The South American country is on the cusp of its first oil boom, and Tax and Legal Services Leader at PricewaterhouseCoopers Angelique Bart said yesterday there was huge potential for TT businesses to tap into that growth.
Speaking at a breakfast seminar on expanding into Guyana, at the TT Chamber of Industry and Commerce, Westmoorings building yesterday, Bart said cultural similarities, Caricom incentives and geographic distance were among some of the reasons companies should look to Guyana for expanding.

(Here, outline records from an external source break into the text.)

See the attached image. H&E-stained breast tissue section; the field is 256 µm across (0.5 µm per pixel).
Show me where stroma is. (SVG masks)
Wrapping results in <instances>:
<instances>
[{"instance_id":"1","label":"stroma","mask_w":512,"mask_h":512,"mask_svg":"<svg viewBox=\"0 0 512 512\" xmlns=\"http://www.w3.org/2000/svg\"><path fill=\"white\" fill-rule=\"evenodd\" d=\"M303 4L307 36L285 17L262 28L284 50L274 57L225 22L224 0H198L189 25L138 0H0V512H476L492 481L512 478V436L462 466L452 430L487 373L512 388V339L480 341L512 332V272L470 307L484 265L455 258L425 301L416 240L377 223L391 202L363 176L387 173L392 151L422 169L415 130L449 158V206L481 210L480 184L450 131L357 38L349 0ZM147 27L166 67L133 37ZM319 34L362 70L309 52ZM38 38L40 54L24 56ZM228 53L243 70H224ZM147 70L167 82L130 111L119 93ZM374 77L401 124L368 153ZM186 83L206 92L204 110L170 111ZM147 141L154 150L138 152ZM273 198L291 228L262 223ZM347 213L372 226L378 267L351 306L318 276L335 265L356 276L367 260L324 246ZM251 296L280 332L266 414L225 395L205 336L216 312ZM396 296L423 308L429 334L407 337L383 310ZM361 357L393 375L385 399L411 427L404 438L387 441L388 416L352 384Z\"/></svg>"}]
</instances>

"Some of you may have seen in the news there is some controversy surrounding its borders particularly with Suriname and Venezuela. This could be an important issue if you are going into the market and do business, but I think it's relatively safe to say there is a lot of respect for the boundaries as we know them," Bart said. The country is also facing internal political shake-up when last month, the ruling party lost a vote of no confidence in Parliament when one of its own MPs sided with the Opposition.
Of course, from a Trinidadian perspective language and culture are very big things, she added. "If you are based in TT and going in, it will definitely be a plus because some of the nuances of working in a Caribbean market will give you some experience along those lines."
Bart said with the discovery of a tenth oil well by the ExxonMobil-led consortium, Guyana was poised to become one of the largest oil-producing countries in the next five years and urged TT businesses to take advantage of this by expanding their operations by providing support services, such as financial services and logistics. Commercial oil production is expected to start next year. Bart added that while the development of gas production was in its infancy it was expected to begin within the next two years.
"Oil and gas reserves are estimated to be (worth billions of dollars) and production is expected to be between 500 to 800 million barrels of oil per day. So in terms of energy-related activity, it's been phenomenal in terms of what is available. There is a plan for gas to hit on shore Guyana within the next two years," she said.
One of the benefits of moving to Guyana, she said, was the abundance of land for purchase and limited restrictions for property development. Commercial pricing, though, was on the rise.
Bart said Guyana experienced an increase in the level of foreign direct investment from US $96.1 million in the first six months of 2017 to US $109.1 million for the same period in 2018. CEO of the Guyana Office for Investment Owen Verwey, who also spoke at the meeting, said businesses considering expanding to Guyana were doing so at a time of investment and prosperity.